NCJW, HadassahCooperation is Applauded

In the May 9 issue of the JT, Shari Eshet, director of NCJW’s Israel Office, reported the graduation of 13 Haredi women from a program that trains them as early childhood counselors (“Today’s Philanthropy Is More and More about Partnerships”). This project “originated at the NCJW’s Research Institute for Innovation in Education at Hebrew University and is supported by the Hadassah Foundation.”

What a breath of fresh air this is compared to the relationship between NCJW and Hadassah as far back as 1925. The groups’ executives met “to discuss NCJW’s participation in work in Palestine in conjunction with Hadassah.” As the sources inform us, “the NCJW president made it clear ‘that … Hadassah’s work has no place in the program of NCJW.’”

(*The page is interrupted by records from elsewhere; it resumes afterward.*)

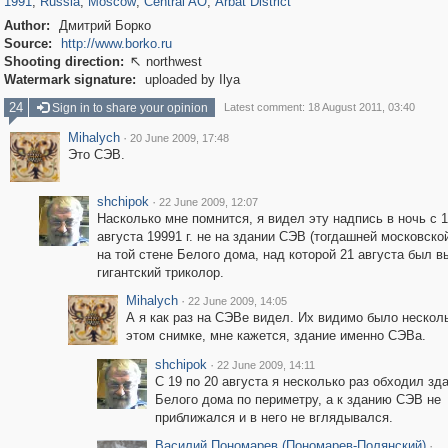
1991
,
Russia
,
Moscow
,
Central AO
,
Arbat District
Author:
Дмитрий Борко
Source:
http://www.borko.ru
Shooting direction:
northwest

Watermark signature:
uploaded by Ilya
24
Sign in to share your opinion
Latest comment: 18 August 2011, 03:40
Mihalych
·
20 June 2009, 17:48
Это СЭВ.
shchipok
·
22 June 2009, 12:07
Насколько мне помнится, я видел эту надпись в ночь с 1
августа 19991 г. не на здании СЭВ (тогдашней московской
на той стене Белого дома, над которой 21 августа был 
гигантский триколор.
Mihalych
·
22 June 2009, 14:05
А я как раз на СЭВе видел. Их видимо было несколь
этом снимке, мне кажется, здание именно СЭВа.
shchipok
·
22 June 2009, 14:11
С 19 по 20 августа я несколько раз обходил зд
Белого дома по периметру, а к зданию СЭВ не
приближался и в него не вглядывался.
Василий Пономарев (Пономарев-Полянский)
·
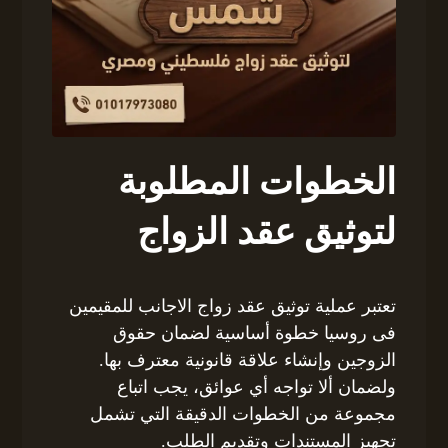
الخطوات المطلوبة
لتوثيق عقد الزواج
تعتبر عملية توثيق عقد زواج الاجانب للمقيمين
فى روسيا خطوة أساسية لضمان حقوق
الزوجين وإنشاء علاقة قانونية معترف بها.
ولضمان ألا تواجه أي عوائق، يجب اتباع
مجموعة من الخطوات الدقيقة التي تشمل
تجهيز المستندات وتقديم الطلب.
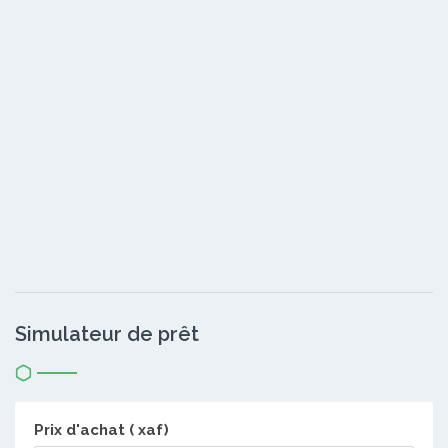
Simulateur de prêt
Prix d'achat ( xaf)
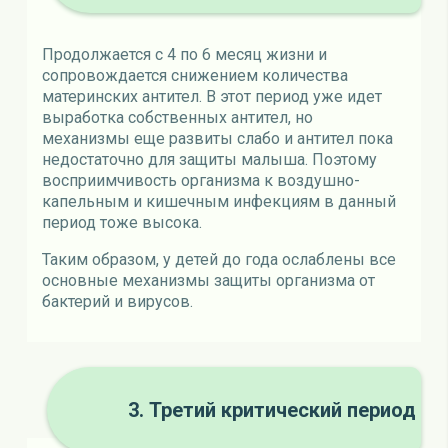
Продолжается с 4 по 6 месяц жизни и
сопровождается снижением количества
материнских антител. В этот период уже идет
выработка собственных антител, но
механизмы еще развиты слабо и антител пока
недостаточно для защиты малыша. Поэтому
восприимчивость организма к воздушно-
капельным и кишечным инфекциям в данный
период тоже высока.
Таким образом, у детей до года ослаблены все
основные механизмы защиты организма от
бактерий и вирусов.
3. Третий критический период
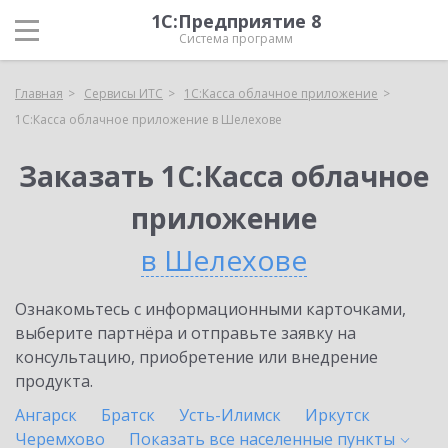
1С:Предприятие 8
Система программ
Главная
Сервисы ИТС
1С:Касса облачное приложение
1С:Касса облачное приложение в Шелехове
Заказать 1С:Касса облачное
приложение
в Шелехове
Ознакомьтесь с информационными карточками,
выберите партнёра и отправьте заявку на
консультацию, приобретение или внедрение
продукта.
Ангарск
Братск
Усть-Илимск
Иркутск
Черемхово
Показать все населенные
пункты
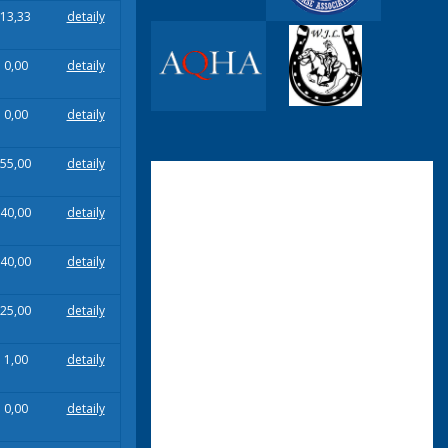
13,33
detaily
0,00
detaily
0,00
detaily
55,00
detaily
40,00
detaily
40,00
detaily
25,00
detaily
1,00
detaily
0,00
detaily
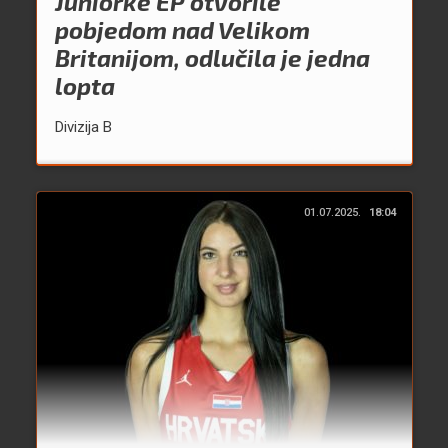
Juniorke EP otvorile
pobjedom nad Velikom
Britanijom, odlučila je jedna
lopta
Divizija B
01.07.2025.
18:04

Indeed, cooperation between organizations is vital. We live in an environment in which funds are tight, fewer people are willing to give of their time, yet the opportunities for creativity in helping our people worldwide are greater than ever.

May we always look for these chances and do our best to see that they come to pass.

Rabbi Peter H. Grumbacher
Assistant to the President
Wilmington, Del., Chapter of Hadassah 

Full-Page Ad Hits the Mark

I want to comment and thank the members of the Conservative synagogues for the excellent full-page ad that they placed in the JT on May 23. The ad listed Conservative synagogues that opposed the Conference of Presidents of Major Jewish Organizations’ vote that would have allowed J Street into their organization. Their opposition and reasons were well taken.

It appears the J Street movement is misled and spoon-fed by modern-day radical Muslim, Nazi, anti-Israel, Arab propaganda. J Street should learn historic facts and truths first, and then its members would be more proud when they see the courage the Israelis have in withstanding injustice and hatred from those who really do not want to co-exist in peace — be they from Iran or Pakistan or from Hamas and Abbas.

I feel sorry for the good Arab people who live in Israel and who have nice homes, businesses, educational opportunities and just want a chance for their children to grow up in a safe and democratic environment.  Unfortunately, it’s their leaders who try to exploit many of them and have made it hard for them to speak out in order to defend their rights in a peaceful forum.